Insistono: contro Cofferati, considerato responsabile della sconfitta in Liguria, era stato spietato. Ma su Crocetta e Marino, al centro dei due più scandalosi casi politici degli ultimi mesi, ha abbozzato. Verso Alfano e l’Ncd non perdeva occasione di mostrare insofferenza; mentre ora li corteggia nei vertici di maggioranza. L’asse con Verdini e l’ala più dialogante del centrodestra aveva sempre cercato di dissimularla; adesso, al contrario, la rivendica, accusando i venticinque senatori della minoranza, contrari alla riforma del Senato così com’è, di aver reso indispensabili i voti verdiniani.
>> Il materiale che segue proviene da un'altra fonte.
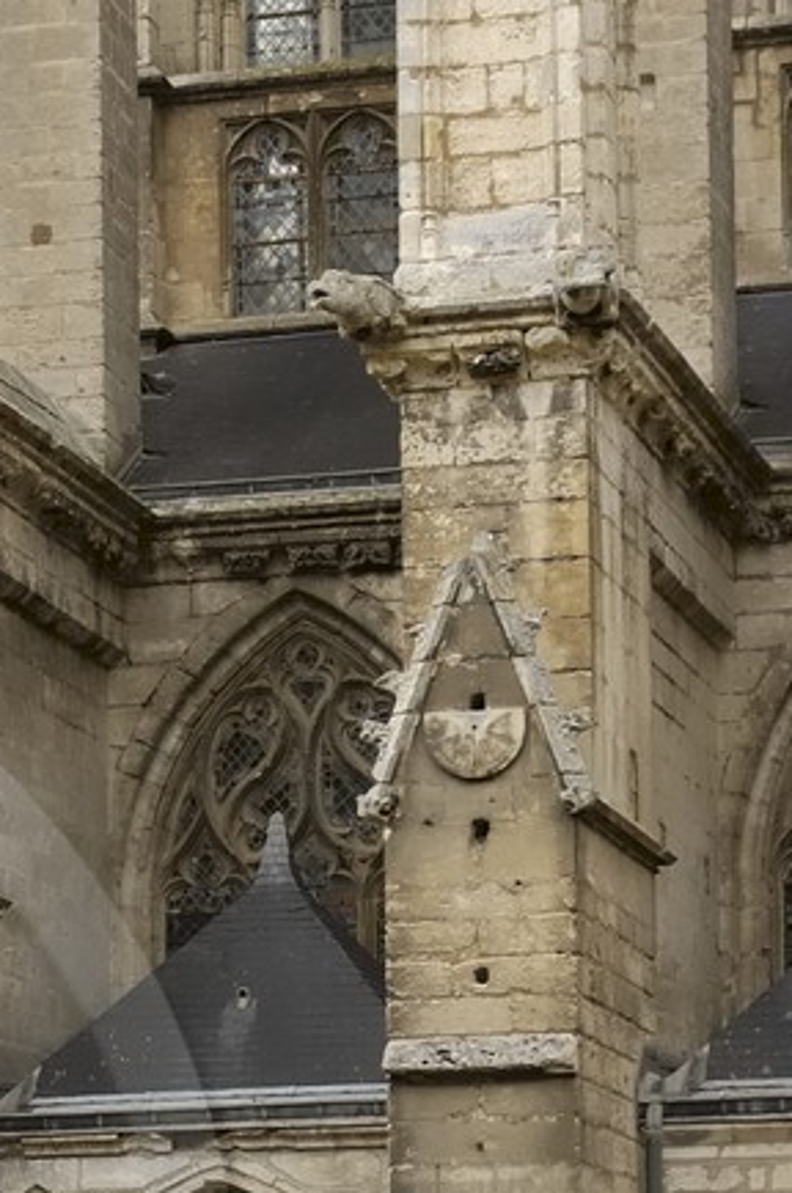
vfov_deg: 13.0
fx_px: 5131
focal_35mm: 155
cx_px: -605
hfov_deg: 8.5
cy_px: 1363
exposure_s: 1/125
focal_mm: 28
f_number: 6
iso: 100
Saranno pure recriminazioni di parte della componente post-comunista, che ha dichiarato guerra a Renzi e non gli perdona, dopo l’elezione del presidente Mattarella, di non aver più lavorato per rafforzare la ritrovata unità del Pd nel delicato frangente del Quirinale. Eppure i fatti a cui si riferiscono sono accaduti, ed è innegabile che Renzi stia cambiando. Un anno e mezzo dopo la nascita del governo, però, occorrerebbe anche domandarsi come avrebbe potuto, Renzi, restare il rottamatore delle origini, dopo aver conquistato, nel giro di pochi mesi, prima la guida del partito e poi quella del governo.
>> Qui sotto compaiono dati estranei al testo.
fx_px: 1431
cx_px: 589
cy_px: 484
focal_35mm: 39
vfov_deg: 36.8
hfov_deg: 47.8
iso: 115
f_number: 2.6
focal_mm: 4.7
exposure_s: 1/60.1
Vari indizi fanno pensare che il modello scelto da Renzi per il Pd e il suo modo di rapportarsi al Paese sia quello, ipercollaudato, della Dc. Una Dc 2.0, come va di moda dire di questi tempi, più laica, meno legata alla controversa tutela d’Oltretevere, che non può consentire con il brusco salto nella modernità delle unioni civili. Ma pur sempre democristiana, con l’obiettivo di tornare al 41 per cento accarezzato l’anno scorso alle Europee e rappresentare l’unica offerta realistica di governo, dopo la fine della Seconda Repubblica e del bipolarismo, e di fronte alla confusione dell’antipolitica e del populismo.
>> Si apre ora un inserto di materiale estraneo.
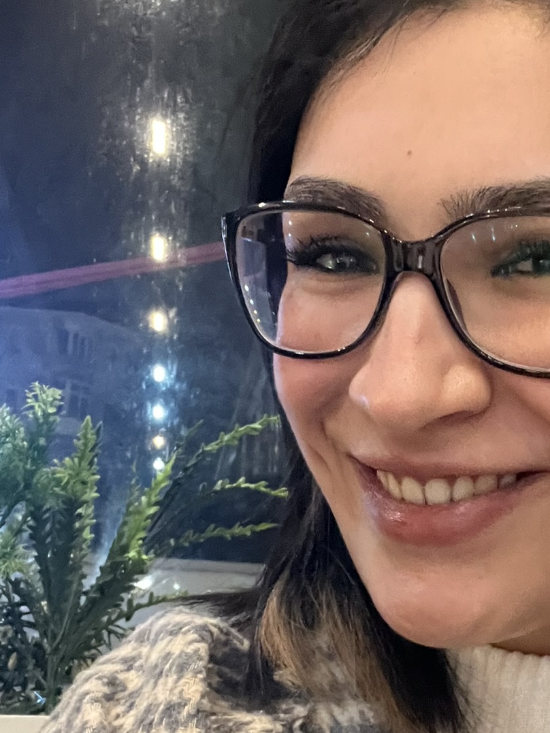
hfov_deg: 25.2
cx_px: 445
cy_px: 466
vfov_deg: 33.6
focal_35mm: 57
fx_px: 1208
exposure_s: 1/17
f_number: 2.2
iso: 800
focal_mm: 2.71
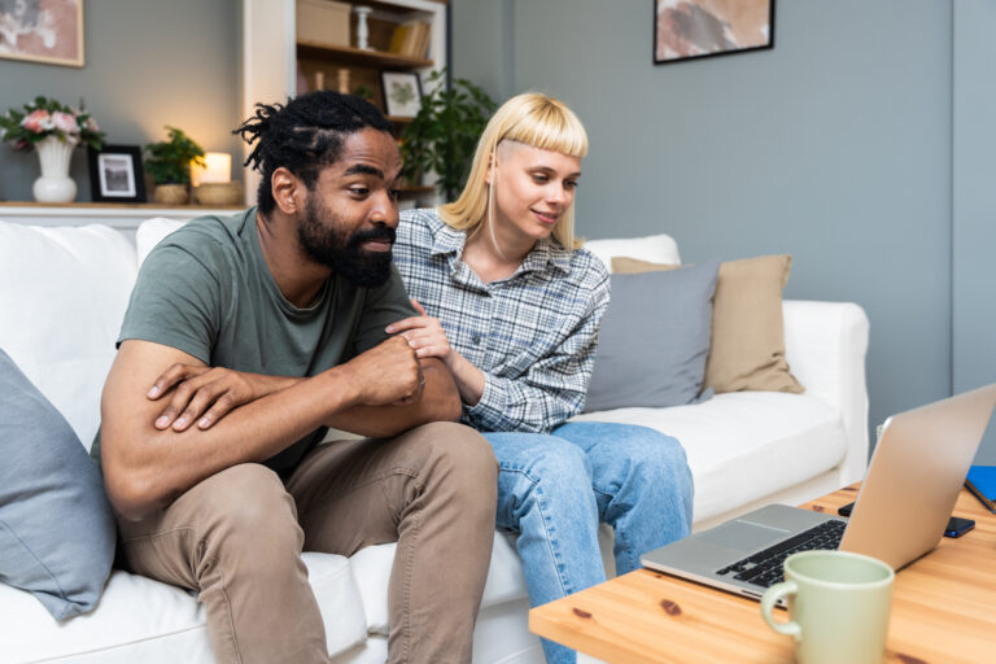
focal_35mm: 32
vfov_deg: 40.9
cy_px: 332
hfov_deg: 58.4
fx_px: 891
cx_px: 498
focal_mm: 32.2
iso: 160
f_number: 2.8
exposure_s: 1/125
Di qui il ritorno alla regola numero uno, che in passato valeva per tutti, cavalli di razza come Moro e Fanfani e uomini di transizione come Piccoli e Forlani: la leadership è sempre contendibile. Renzi non avrebbe mai potuto pensare di scalare il Pd, mettendo in discussione il dominio della componente post-comunista che sulla carta contava sul 70 per cento e si considerava inespugnabile, se non avesse capito che, come diceva Craxi, «piuttosto che confrontarsi con il socialismo riformista, i comunisti diventeranno democristiani». La conversione di gran parte della maggioranza ex-Pci che aveva sostenuto Bersani, ed è diventata renziana tutt’insieme, in effetti ricorda gli spostamenti congressuali del corpaccione centrale doroteo della Balena bianca. E dei venticinque che resistono in Senato, non a caso metà cercano l’accordo.
Sulla trasformazione di Renzi ha pesato tuttavia anche qualcosa di più che la battaglia nel Pd, come ad esempio l’esperienza europea, in cui si è trovato proiettato fin dai primi giorni di governo. Un’Europa in cui è già accaduto ciò che in Italia sembra stia per accadere: lo scontro interno e internazionale con movimenti e governi populisti e xenofobi, la divisione tra le democrazie storiche e quelle giovani e instabili nate dal collasso dell’ex-sistema sovietico, la sensazione che le istituzioni comunitarie non reggano allo stress degli eventi, e la necessità di puntellarle ogni giorno. Una pratica terribile e quotidiana da cui Renzi ha tratto la convinzione che anche la partita interna richieda il massimo di risolutezza. Ecco perché, dal palco del comizio finale della Festa dell’Unità - un appuntamento in cui il leader del partito appare ancora, come scriveva Vázquez Montalbán, «assiso sul baldacchino invisibile su cui sedevano tutti i segretari comunisti del mondo» - ha scelto di adoperare contro gli avversari il massimo dell’autorità di leader e la durezza necessaria, negando di essere disponibile a qualsiasi compromesso sulla riforma del Senato o sull’Italicum.
D’altra parte la nuova strategia è strettamente ancorata alla legge elettorale, che prevede il ballottaggio finale tra due liste, due partiti e non più due coalizioni. Non c’è altra strada, se il Pd - come la Dc ai suoi tempi - deve diventare, agli occhi degli elettori, il partito dell’Italia da salvare dalla paralisi in cui è caduta, in alternativa allo sfascio. Per questo Renzi, se dovesse soccombere in Senato, è pronto a rilanciare la sua sfida nelle urne e nel Paese.